» **EXTRAIT DU DOCUMENT**:
+ + + + +

Comme il l’avait indiqué dans un élan rhétorique, « notre bien commun le plus précieux sont nos peuples qui partagent des langues et cultures similaires et un désir irrépressible de poursuivre des rêves et des aspirations communs, ainsi que des dirigeants qui ont démontré leur volonté politique de mettre en œuvre et concrétiser ces rêves et aspirations à une destinée commune ».
Cependant, on retiendra que dans le passé, en l’absence de menace durable et réelle, il est peu courant que les nations s’engagent dans une unification permanente. Or, de quelle menace pourrait nous protéger l’Éthiopie ?
Renégociation des accords de 2002
Concrètement, en justifiant son refus de renégocier à la hausse les tarifs portuaires très favorables dont bénéficie l’Éthiopie dans le cadre de l’accord commercial de 2002 sur l’utilisation du port de Djibouti et le transit des marchandises (25A-ETH du 13/04/02), Haile Mariam Dessalegn explique que nos intérêts communs sont plus importants que les enjeux immédiats d’un probable bras de fer entre les deux nations sœurs. Par ailleurs, il insiste sur le fait qu’il est important que les deux peuples s’épaulent et se soutiennent afin de permettre aux deux pays de croître ensemble et non l’un contre l’autre. Enfin il ajoute que le succès de l’Éthiopie sera aussi celui de Djibouti, car leur sort seraient liés : « Nous devons comprendre que nous devons sacrifier les bénéfices à court terme afin d’atteindre nos objectifs stratégiques à long terme. Notre destinée commune est bien plus importante que la somme totale de nos intérêts individuels. Soyez sûr qu’ensemble nous allons briller dans la région en tant que pilier d’intégration régionale ».
Pour souligner l’importance des liens qui unissent les deux pays, il rappelle insidieusement que l’Éthiopie fournit à bas prix l’énergie électrique consommée tous les jours à Djibouti, comme elle compte mettre gratuitement à disposition de Djibouti une denrée extrêmement rare chez nous et qui abonde en Éthiopie : l’eau. En effet, l’Ethiopie va fournir durant les trente prochaines années 100 000 m3/jour d’eau à Djibouti. Pour le Premier ministre, l’Ethiopie « attache une très grande importance aux relations fraternelles avec le peuple et le gouvernement de Djibouti pour des raisons multiples. […] Ce que nous avons également en commun se sont des peuples qui veulent bénéficier des atouts que disposent chaque pays en abondance ».

+ + + + +

» **CONSIGNE 1**: D'après l'extrait sur les relations entre l'Éthiopie et Djibouti, quelle quantité d'eau l'Éthiopie va-t-elle fournir à Djibouti, et sur quelle durée ?
» **CONSIGNE 2**: Prolongez l'extrait sur les relations entre l'Éthiopie et Djibouti en reprenant juste après sa dernière phrase.

» **Entrées enregistrées**:
+ + + + +

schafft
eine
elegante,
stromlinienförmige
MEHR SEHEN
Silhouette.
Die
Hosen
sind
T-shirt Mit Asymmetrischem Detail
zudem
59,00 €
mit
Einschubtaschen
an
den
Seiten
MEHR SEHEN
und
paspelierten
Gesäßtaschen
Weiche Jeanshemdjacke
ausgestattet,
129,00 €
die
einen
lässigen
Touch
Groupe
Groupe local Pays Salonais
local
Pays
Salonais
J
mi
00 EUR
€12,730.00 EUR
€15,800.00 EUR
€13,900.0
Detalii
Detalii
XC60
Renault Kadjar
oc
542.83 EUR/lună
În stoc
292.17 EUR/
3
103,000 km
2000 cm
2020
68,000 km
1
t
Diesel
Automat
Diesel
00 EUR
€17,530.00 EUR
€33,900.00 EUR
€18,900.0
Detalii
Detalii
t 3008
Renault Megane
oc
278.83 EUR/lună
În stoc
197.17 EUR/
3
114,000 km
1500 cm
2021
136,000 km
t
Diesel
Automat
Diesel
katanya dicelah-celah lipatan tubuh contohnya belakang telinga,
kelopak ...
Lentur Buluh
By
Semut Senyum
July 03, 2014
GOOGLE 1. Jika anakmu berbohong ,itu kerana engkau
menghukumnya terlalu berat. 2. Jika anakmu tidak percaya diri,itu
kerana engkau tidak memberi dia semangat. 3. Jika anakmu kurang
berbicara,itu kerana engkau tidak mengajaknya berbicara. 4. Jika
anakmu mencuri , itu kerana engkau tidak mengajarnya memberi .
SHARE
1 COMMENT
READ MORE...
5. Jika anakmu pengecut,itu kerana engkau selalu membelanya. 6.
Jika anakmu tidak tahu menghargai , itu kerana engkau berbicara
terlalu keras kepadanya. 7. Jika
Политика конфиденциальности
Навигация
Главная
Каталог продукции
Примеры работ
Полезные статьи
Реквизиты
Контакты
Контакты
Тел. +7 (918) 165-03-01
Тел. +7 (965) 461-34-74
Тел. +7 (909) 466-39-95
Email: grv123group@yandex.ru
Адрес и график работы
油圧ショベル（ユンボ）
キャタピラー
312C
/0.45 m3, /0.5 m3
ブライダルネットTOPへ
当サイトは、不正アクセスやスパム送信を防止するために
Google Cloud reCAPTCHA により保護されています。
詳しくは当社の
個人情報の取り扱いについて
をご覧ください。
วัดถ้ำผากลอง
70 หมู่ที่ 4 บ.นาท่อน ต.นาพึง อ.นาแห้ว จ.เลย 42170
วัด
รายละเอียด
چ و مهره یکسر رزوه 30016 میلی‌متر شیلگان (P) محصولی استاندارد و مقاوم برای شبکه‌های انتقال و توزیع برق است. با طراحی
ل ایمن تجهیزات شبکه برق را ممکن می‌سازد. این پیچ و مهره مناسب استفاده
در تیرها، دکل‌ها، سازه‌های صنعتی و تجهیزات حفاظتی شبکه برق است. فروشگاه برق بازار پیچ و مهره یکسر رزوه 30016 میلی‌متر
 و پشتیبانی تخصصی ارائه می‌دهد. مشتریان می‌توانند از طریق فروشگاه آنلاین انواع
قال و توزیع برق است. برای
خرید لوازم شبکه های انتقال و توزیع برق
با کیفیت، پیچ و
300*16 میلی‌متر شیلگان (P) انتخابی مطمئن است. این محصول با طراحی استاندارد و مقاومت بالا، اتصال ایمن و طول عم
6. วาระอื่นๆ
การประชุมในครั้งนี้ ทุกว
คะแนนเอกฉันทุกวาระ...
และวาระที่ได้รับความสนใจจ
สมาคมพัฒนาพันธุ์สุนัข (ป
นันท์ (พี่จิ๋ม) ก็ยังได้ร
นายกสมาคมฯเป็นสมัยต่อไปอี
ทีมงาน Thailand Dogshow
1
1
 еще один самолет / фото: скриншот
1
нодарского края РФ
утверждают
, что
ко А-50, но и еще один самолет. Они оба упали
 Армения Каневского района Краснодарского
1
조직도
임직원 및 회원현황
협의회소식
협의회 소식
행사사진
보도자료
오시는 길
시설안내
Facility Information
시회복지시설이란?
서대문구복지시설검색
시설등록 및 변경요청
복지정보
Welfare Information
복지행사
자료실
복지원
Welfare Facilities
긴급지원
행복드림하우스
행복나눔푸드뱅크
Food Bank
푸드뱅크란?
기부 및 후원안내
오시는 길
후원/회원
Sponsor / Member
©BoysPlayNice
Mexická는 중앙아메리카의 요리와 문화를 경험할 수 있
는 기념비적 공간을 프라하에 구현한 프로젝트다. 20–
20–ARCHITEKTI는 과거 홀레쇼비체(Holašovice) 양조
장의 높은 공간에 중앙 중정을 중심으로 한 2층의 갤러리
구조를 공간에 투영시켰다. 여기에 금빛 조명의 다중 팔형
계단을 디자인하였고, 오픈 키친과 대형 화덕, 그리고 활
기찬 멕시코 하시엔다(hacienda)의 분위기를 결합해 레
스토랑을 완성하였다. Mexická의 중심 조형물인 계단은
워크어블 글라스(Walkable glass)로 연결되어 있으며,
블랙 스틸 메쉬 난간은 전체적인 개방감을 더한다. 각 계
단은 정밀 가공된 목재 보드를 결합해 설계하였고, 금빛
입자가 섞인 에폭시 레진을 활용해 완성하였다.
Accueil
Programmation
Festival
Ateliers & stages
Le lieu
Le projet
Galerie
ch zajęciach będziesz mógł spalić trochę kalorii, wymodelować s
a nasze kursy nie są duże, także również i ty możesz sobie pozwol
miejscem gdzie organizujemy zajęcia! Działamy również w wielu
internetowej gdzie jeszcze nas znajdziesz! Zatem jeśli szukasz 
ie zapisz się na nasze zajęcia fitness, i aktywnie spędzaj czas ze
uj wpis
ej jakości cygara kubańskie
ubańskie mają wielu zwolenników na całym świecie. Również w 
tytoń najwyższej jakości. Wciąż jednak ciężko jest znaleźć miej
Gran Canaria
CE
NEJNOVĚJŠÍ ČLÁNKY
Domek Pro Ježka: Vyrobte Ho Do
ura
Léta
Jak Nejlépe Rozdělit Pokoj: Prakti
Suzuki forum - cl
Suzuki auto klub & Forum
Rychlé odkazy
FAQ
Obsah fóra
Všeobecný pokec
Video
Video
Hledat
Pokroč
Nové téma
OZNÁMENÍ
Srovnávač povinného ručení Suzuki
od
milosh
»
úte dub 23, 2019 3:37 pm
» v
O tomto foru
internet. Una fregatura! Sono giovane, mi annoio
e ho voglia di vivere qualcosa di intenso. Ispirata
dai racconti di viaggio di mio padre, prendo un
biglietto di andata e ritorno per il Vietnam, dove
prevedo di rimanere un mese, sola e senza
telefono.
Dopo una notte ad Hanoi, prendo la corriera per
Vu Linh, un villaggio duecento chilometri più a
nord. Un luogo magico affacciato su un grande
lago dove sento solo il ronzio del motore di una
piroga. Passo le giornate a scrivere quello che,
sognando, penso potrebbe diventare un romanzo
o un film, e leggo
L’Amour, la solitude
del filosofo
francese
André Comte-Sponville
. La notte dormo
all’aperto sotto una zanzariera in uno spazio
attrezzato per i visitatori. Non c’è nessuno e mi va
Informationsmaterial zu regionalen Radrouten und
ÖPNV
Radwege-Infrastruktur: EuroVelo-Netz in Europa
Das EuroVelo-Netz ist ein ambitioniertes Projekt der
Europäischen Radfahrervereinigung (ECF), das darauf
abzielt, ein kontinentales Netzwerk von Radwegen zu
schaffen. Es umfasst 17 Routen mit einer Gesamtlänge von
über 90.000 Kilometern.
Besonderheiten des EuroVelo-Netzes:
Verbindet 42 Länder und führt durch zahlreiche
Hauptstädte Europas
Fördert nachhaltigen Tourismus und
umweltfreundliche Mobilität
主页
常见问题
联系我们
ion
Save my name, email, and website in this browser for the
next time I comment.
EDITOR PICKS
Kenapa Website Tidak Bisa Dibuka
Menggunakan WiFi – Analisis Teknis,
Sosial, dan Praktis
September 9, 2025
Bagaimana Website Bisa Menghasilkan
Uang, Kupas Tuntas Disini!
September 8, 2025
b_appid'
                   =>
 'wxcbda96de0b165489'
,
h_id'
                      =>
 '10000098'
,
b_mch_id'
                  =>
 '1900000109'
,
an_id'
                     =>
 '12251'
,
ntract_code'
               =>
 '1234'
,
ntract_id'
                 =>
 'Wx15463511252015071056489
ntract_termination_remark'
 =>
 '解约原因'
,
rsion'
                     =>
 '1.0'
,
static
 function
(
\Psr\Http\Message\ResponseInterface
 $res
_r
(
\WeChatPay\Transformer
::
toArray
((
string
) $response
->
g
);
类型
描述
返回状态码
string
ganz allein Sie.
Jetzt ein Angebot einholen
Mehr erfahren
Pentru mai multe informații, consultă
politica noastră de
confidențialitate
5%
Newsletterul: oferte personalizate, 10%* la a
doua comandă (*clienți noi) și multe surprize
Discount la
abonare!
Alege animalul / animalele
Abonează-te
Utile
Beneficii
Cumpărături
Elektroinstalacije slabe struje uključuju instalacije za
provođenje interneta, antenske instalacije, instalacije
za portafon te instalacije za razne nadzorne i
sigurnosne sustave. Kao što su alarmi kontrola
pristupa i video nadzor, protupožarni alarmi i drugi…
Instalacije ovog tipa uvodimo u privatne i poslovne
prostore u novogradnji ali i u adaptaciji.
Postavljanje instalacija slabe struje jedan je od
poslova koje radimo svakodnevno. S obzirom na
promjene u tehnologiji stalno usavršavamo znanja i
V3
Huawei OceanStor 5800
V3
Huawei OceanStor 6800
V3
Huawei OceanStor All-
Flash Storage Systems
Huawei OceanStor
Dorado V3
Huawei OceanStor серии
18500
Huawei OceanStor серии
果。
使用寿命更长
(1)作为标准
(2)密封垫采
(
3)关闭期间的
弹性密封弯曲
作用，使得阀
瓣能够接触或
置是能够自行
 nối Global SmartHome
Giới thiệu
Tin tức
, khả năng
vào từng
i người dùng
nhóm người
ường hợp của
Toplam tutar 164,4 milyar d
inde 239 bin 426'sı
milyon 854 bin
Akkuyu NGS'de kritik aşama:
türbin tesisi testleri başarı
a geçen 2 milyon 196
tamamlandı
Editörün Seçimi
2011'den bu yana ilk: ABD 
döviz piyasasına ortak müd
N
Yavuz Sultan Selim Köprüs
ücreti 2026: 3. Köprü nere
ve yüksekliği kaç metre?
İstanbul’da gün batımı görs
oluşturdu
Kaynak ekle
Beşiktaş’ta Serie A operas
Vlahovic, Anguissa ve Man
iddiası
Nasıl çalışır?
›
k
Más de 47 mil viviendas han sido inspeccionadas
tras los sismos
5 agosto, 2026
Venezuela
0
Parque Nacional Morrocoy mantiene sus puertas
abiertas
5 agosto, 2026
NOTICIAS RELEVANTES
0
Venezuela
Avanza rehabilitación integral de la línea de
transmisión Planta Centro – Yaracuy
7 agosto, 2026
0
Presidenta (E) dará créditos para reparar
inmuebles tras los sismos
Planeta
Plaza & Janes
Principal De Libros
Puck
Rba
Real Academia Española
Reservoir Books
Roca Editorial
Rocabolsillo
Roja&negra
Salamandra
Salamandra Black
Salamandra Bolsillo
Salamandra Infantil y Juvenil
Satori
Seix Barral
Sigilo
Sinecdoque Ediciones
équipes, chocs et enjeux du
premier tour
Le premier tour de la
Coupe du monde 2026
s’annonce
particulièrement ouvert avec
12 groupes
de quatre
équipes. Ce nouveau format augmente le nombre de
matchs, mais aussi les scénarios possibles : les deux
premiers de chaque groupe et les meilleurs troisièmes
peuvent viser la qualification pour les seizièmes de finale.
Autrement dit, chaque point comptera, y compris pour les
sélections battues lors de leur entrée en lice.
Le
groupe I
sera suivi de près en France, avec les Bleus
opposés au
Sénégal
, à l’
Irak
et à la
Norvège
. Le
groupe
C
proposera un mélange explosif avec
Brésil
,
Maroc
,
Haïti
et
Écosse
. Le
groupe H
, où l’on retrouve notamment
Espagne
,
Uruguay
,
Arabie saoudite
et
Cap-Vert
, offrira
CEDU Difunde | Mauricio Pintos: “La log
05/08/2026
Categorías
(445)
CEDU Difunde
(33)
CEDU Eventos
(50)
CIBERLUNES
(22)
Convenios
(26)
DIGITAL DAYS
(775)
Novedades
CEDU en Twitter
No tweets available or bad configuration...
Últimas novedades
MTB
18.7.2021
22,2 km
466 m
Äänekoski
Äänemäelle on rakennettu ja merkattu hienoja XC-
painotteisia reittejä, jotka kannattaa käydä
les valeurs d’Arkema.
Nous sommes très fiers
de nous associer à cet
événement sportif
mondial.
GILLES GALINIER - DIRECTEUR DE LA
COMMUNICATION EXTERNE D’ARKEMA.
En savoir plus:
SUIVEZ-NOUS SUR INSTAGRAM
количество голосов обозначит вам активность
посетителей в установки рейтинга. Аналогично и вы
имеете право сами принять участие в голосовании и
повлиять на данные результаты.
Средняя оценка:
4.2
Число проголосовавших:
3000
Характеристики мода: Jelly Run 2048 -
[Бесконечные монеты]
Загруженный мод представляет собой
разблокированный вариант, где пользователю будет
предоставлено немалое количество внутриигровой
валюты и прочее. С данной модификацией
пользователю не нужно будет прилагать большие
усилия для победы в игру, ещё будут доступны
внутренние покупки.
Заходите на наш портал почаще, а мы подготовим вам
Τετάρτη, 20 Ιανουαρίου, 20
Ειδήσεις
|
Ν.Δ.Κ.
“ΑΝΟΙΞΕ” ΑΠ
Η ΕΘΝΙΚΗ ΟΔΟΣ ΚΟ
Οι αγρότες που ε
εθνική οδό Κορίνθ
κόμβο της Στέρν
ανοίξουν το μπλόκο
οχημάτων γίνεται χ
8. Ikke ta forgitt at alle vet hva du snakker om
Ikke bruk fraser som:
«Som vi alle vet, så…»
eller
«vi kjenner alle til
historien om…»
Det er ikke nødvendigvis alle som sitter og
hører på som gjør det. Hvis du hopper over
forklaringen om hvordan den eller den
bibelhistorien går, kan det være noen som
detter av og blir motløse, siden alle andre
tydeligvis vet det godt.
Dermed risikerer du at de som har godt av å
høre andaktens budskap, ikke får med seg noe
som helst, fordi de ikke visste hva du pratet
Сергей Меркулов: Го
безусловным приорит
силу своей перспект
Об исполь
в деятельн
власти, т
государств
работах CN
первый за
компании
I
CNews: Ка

+ + + + +

» **RÉPONSE 1**: 100 000 m3 par jour, durant les trente prochaines années.

» **RÉPONSE 2**:
La question érythréenne
Il a haussé le ton lorsqu’il a précisé que le peuple éthiopien serait aux côtés des Djiboutiens si des ennemis cherchaient à porter atteinte à notre pays. Il a brandit une menace lourde de sens à l’encontre de l’Érythrée, et dépeint l’Éthiopie comme le garant de la sécurité et de l’intégrité territoriale de Djibouti. On peut se demander à quel titre. Nos deux pays seraient-ils liés par des accords secrets de défense, ou tout simplement est-il de l’intérêt stratégique de l’Éthiopie de sauvegarder à tout prix son principal débouché maritime vers le reste du monde ? Quoi qu’il en soit, avec cette posture le Lion d’Abyssinie se présente comme le "protecteur" de la République de Djibouti. Le Premier ministre a manifestement oublié que la sécurité et l’intégrité territoriale de Djibouti, au delà de nos forces armées, sont garantis par des accords militaires avec la France ? En outre il semble faire peu de cas de la présence de la seule base militaire américaine installée sur le continent africain ! Djibouti n’a nullement besoin du parapluie éthiopien, ni que l’Éthiopie nous garde de l’Érythrée.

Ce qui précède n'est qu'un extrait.